TASK DESCRIPTION
Can you gather every line in the rows below that contains the word "лица"? Case counts, so uppercase and lowercase are not interchangeable.

TASK INPUT
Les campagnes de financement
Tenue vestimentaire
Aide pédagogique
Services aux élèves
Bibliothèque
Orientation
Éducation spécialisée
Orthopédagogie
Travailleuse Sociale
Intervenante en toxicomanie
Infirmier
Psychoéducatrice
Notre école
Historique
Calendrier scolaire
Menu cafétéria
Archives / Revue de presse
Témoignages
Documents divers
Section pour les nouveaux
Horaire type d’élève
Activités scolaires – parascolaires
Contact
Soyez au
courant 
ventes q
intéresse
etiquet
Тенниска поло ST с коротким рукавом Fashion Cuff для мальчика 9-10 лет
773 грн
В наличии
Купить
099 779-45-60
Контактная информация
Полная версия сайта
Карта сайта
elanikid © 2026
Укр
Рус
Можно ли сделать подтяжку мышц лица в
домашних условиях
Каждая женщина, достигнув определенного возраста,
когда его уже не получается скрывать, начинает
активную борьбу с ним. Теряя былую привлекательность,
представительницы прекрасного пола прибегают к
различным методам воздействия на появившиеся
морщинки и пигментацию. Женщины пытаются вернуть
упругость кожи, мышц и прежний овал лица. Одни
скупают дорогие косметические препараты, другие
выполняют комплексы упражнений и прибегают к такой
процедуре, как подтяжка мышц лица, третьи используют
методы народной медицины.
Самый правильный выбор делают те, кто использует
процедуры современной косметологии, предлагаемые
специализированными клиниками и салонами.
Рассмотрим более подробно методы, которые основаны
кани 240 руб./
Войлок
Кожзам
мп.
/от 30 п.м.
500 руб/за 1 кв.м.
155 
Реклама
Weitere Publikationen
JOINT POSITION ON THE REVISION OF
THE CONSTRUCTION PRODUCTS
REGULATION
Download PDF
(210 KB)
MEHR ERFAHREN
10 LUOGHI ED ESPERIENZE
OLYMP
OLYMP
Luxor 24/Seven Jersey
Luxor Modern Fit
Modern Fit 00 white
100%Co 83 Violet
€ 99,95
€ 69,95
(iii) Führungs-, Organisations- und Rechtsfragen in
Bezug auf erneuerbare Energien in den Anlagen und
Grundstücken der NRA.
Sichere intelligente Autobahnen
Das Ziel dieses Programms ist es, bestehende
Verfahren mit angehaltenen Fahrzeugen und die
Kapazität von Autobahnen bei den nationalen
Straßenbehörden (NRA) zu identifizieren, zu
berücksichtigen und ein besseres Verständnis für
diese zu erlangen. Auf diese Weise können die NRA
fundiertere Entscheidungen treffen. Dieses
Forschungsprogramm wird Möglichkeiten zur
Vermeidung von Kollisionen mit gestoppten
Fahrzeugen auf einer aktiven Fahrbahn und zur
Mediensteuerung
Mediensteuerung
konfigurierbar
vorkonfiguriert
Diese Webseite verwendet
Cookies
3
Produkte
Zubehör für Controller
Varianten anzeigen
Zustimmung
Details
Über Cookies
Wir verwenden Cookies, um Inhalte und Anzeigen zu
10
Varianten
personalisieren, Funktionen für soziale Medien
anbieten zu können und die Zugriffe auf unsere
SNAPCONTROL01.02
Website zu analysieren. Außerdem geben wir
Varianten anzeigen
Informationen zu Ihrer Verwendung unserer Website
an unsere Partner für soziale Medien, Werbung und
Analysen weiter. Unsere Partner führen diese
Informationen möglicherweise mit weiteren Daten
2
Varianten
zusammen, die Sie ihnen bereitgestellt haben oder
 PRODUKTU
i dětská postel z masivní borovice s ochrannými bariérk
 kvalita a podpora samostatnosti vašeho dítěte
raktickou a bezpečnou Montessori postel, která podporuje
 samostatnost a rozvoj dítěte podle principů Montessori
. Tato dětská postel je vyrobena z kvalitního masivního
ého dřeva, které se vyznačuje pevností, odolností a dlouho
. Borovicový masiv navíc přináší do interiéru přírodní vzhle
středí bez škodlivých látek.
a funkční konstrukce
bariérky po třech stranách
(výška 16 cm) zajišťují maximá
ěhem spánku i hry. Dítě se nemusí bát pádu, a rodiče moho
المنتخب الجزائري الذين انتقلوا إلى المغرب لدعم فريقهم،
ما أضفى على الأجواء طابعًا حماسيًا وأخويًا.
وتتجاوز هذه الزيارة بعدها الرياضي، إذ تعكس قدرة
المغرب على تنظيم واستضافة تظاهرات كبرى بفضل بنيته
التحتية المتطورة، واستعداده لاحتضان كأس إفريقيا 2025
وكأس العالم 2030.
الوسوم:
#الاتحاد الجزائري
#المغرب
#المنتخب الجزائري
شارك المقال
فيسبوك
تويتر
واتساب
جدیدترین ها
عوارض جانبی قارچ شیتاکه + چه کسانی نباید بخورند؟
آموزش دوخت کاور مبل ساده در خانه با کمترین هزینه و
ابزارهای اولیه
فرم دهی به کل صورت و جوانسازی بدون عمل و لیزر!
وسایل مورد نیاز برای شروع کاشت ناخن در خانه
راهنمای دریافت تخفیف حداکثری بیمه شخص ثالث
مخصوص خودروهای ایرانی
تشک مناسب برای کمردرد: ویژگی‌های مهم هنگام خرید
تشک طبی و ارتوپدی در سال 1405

TASK RESULT
Можно ли сделать подтяжку мышц лица в
упругость кожи, мышц и прежний овал лица. Одни
процедуре, как подтяжка мышц лица, третьи используют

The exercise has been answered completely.